[Provided data — start]

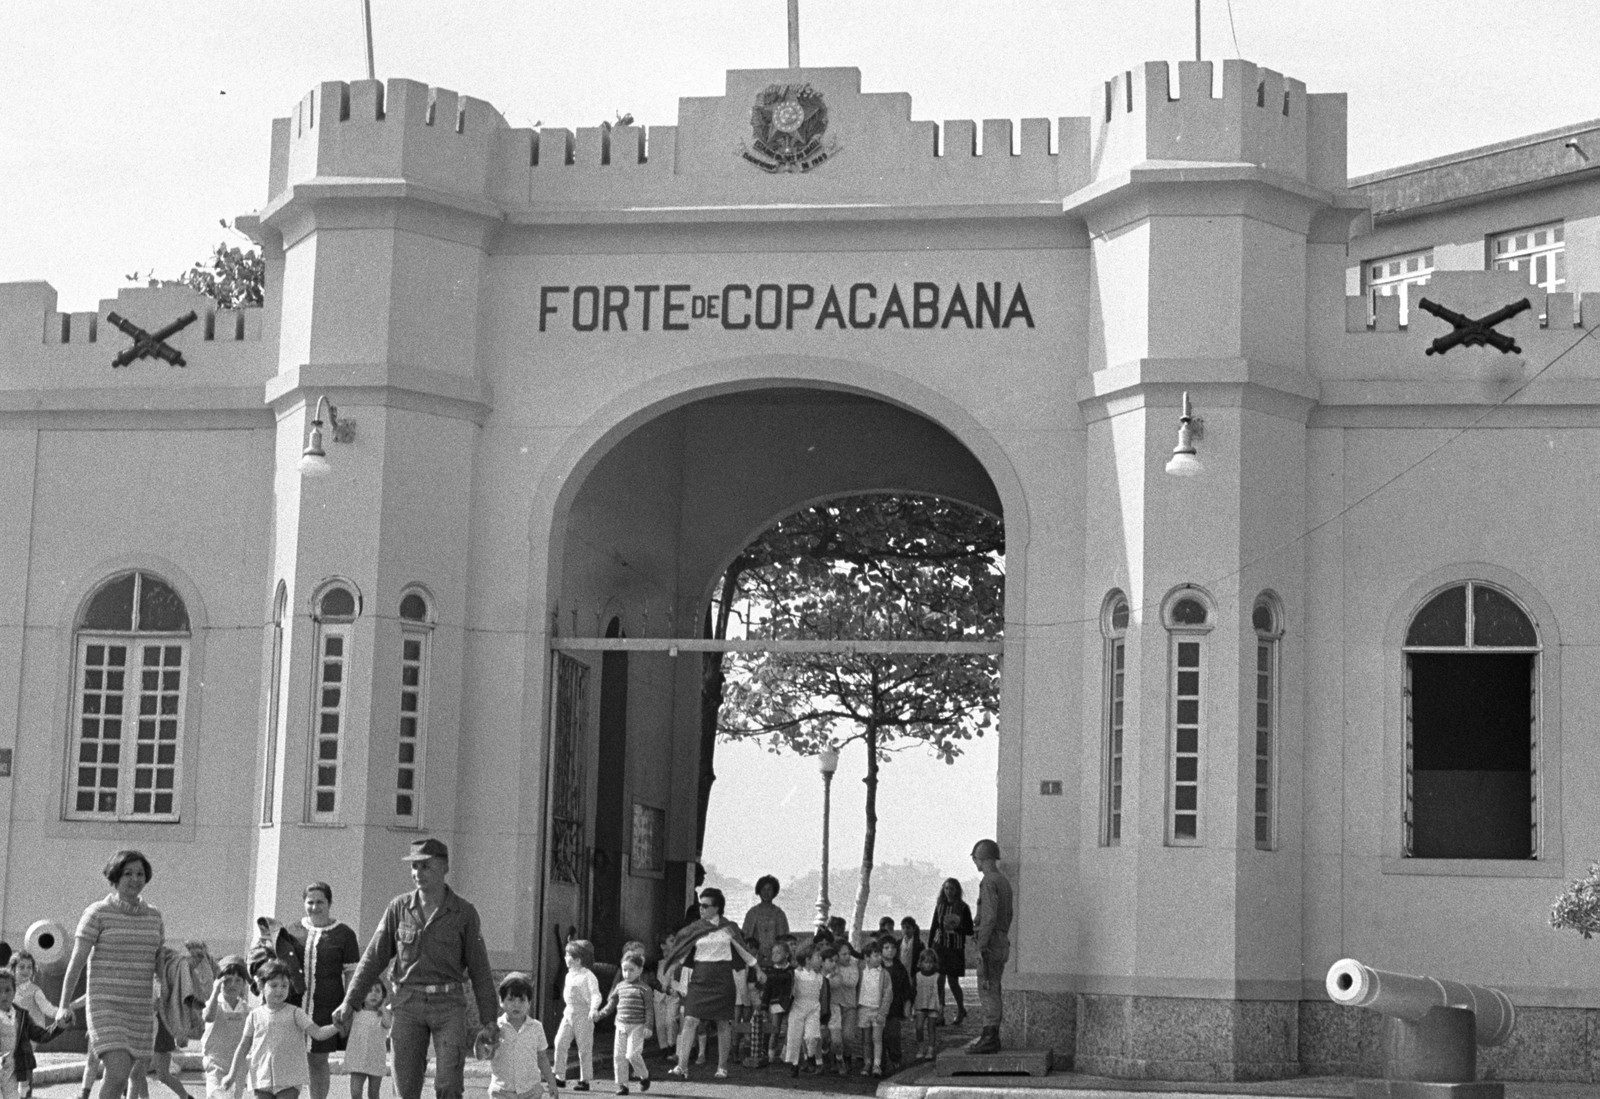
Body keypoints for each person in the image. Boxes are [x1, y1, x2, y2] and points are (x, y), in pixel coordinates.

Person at [334, 838, 499, 1099]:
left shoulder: (464, 912)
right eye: (414, 867)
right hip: (407, 1004)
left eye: (425, 866)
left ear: (444, 867)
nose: (417, 874)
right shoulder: (398, 908)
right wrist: (349, 1002)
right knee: (406, 1085)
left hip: (448, 1005)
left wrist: (489, 1020)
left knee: (449, 1083)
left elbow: (480, 971)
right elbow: (373, 957)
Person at [56, 850, 166, 1099]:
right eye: (128, 873)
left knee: (119, 1079)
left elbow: (159, 963)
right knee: (117, 1073)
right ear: (115, 877)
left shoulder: (154, 917)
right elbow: (77, 962)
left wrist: (189, 965)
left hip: (139, 1010)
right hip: (106, 1006)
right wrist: (63, 1005)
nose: (135, 879)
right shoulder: (97, 912)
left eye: (140, 873)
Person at [663, 887, 758, 1082]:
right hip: (700, 978)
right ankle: (682, 1066)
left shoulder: (729, 927)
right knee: (689, 1020)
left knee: (723, 1022)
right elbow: (680, 952)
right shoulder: (695, 928)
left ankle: (722, 1067)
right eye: (700, 905)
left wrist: (758, 968)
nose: (701, 909)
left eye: (706, 906)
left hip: (722, 979)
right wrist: (669, 972)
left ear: (717, 908)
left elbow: (743, 951)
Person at [222, 960, 340, 1099]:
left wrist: (337, 1026)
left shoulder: (296, 1013)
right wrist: (231, 1075)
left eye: (284, 986)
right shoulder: (254, 1015)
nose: (279, 990)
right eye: (274, 985)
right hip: (261, 1078)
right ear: (261, 986)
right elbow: (243, 1047)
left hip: (289, 1080)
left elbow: (318, 1033)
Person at [296, 883, 360, 1099]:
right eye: (310, 902)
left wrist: (348, 1005)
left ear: (329, 903)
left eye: (320, 902)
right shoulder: (292, 931)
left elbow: (351, 974)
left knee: (317, 1059)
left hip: (326, 1004)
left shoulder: (344, 934)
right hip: (294, 1005)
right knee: (292, 1057)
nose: (315, 907)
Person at [965, 838, 1013, 1055]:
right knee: (995, 988)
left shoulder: (988, 882)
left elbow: (989, 916)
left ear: (981, 858)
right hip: (1002, 940)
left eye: (975, 858)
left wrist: (982, 943)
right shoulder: (1003, 881)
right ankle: (990, 1036)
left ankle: (989, 1037)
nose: (975, 862)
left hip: (991, 943)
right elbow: (1007, 915)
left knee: (987, 991)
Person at [482, 973, 559, 1099]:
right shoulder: (495, 1028)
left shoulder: (536, 1027)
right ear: (501, 1001)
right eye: (511, 999)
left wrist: (552, 1083)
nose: (516, 1005)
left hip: (531, 1091)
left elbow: (542, 1058)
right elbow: (484, 1054)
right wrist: (487, 1046)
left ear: (529, 1002)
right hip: (501, 1091)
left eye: (522, 1000)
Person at [594, 951, 652, 1095]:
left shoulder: (645, 989)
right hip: (620, 1025)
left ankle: (644, 1076)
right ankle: (622, 1085)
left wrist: (648, 1026)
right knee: (619, 1056)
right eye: (624, 970)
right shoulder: (619, 986)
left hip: (637, 1026)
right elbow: (611, 1005)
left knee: (632, 1054)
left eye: (631, 970)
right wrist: (600, 1015)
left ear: (640, 970)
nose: (627, 973)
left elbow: (649, 1009)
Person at [0, 967, 60, 1099]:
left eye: (7, 990)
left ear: (14, 991)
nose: (3, 995)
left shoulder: (20, 1016)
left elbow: (40, 1035)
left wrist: (59, 1026)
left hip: (11, 1071)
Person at [551, 940, 600, 1090]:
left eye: (568, 955)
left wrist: (593, 1009)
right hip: (569, 1012)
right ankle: (559, 1076)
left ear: (578, 960)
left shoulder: (588, 976)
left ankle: (584, 1080)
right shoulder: (569, 975)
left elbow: (595, 995)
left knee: (584, 1047)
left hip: (583, 1014)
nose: (566, 958)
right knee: (560, 1042)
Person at [200, 956, 251, 1099]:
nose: (232, 984)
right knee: (218, 1096)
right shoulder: (215, 1004)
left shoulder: (247, 1009)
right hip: (215, 1064)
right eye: (227, 980)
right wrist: (215, 991)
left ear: (244, 984)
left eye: (238, 980)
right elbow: (208, 1017)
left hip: (238, 1064)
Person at [928, 878, 973, 1024]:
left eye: (951, 888)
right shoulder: (940, 906)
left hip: (955, 948)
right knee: (939, 980)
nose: (949, 891)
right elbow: (934, 925)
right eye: (946, 888)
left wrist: (956, 927)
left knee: (953, 981)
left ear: (957, 890)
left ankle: (961, 1008)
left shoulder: (963, 908)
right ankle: (940, 1011)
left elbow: (970, 930)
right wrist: (929, 948)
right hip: (940, 946)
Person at [782, 946, 828, 1076]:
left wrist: (824, 1013)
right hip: (797, 1008)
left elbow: (823, 995)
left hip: (813, 1009)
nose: (820, 960)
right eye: (818, 957)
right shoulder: (796, 975)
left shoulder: (819, 977)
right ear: (808, 960)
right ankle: (794, 1064)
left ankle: (811, 1056)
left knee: (812, 1036)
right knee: (794, 1037)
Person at [341, 979, 390, 1099]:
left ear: (383, 995)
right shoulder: (355, 1013)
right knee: (355, 1092)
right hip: (357, 1057)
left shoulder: (382, 1015)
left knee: (374, 1093)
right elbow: (343, 1030)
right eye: (369, 991)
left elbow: (388, 1024)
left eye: (377, 991)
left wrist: (383, 1007)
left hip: (376, 1058)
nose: (373, 994)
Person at [753, 940, 793, 1066]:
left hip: (791, 1003)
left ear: (786, 954)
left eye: (778, 952)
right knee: (774, 1030)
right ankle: (770, 1055)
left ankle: (786, 1054)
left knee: (790, 1030)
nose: (775, 955)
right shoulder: (770, 972)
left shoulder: (792, 971)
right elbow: (767, 990)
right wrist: (764, 1006)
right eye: (773, 952)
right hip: (775, 1003)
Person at [854, 939, 890, 1078]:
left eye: (880, 955)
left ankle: (877, 1064)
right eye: (875, 955)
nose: (879, 958)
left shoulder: (884, 974)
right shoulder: (862, 971)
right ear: (867, 957)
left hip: (877, 1010)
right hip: (863, 1009)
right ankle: (867, 1062)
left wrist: (883, 1012)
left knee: (877, 1038)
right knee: (866, 1039)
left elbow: (888, 994)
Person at [822, 944, 858, 1075]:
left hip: (844, 1006)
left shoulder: (849, 968)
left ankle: (843, 1058)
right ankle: (830, 1058)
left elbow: (848, 982)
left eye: (848, 953)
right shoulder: (826, 970)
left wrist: (834, 976)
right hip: (829, 1007)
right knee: (828, 1038)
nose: (847, 957)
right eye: (844, 954)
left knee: (844, 1037)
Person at [879, 938, 912, 1072]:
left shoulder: (899, 968)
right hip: (878, 1007)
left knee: (893, 1035)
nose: (890, 950)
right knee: (879, 1036)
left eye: (892, 947)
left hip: (894, 1008)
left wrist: (907, 1005)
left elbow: (906, 989)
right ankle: (879, 1062)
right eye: (886, 948)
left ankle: (896, 1059)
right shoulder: (877, 967)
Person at [652, 935, 681, 1058]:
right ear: (663, 945)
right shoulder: (656, 961)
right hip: (659, 994)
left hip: (673, 994)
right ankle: (663, 1048)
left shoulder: (678, 960)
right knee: (660, 1024)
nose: (674, 943)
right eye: (671, 941)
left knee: (671, 1020)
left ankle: (671, 1046)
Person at [912, 948, 942, 1061]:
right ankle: (921, 1046)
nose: (928, 965)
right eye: (926, 962)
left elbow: (941, 992)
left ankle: (931, 1048)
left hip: (933, 1004)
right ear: (921, 963)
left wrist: (941, 1005)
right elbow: (913, 991)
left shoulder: (938, 976)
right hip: (920, 1004)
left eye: (930, 962)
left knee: (931, 1028)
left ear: (934, 963)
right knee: (919, 1027)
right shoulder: (917, 976)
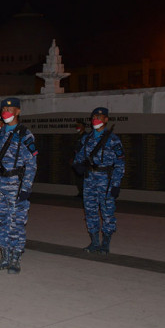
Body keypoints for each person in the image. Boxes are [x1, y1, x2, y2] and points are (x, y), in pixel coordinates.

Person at [0, 97, 38, 274]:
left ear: (18, 112)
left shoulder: (25, 135)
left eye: (10, 109)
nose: (6, 112)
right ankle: (5, 256)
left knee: (16, 223)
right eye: (4, 109)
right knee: (0, 221)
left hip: (16, 184)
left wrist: (26, 188)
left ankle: (15, 259)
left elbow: (32, 164)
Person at [73, 107, 125, 255]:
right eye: (94, 117)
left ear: (106, 120)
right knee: (90, 211)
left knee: (107, 212)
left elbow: (120, 164)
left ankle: (106, 243)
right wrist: (78, 165)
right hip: (89, 179)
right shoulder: (86, 138)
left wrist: (116, 184)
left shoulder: (113, 139)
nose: (96, 119)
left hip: (106, 180)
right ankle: (94, 242)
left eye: (100, 117)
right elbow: (78, 155)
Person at [72, 122, 88, 197]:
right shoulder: (77, 136)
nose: (77, 127)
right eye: (77, 126)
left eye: (79, 126)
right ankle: (81, 192)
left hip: (83, 161)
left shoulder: (86, 136)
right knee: (78, 177)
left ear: (83, 127)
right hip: (77, 160)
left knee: (83, 177)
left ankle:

[Provided data — finish]

(Your objective) Treating the line with "left hip: (448, 1005)" as the last line to include, retype the records exactly from their first line, excluding pictures.

(Exercise response)
Body keypoints for each person in the image. Boxes are [x1, y1, x2, y2] and points are (x, y), in pixel coordinates.

Person at [334, 838, 499, 1099]:
left shoulder: (464, 912)
right eye: (414, 867)
right hip: (407, 1004)
left eye: (425, 866)
left ear: (444, 867)
nose: (417, 874)
right shoulder: (398, 908)
right wrist: (349, 1002)
right knee: (406, 1085)
left hip: (448, 1005)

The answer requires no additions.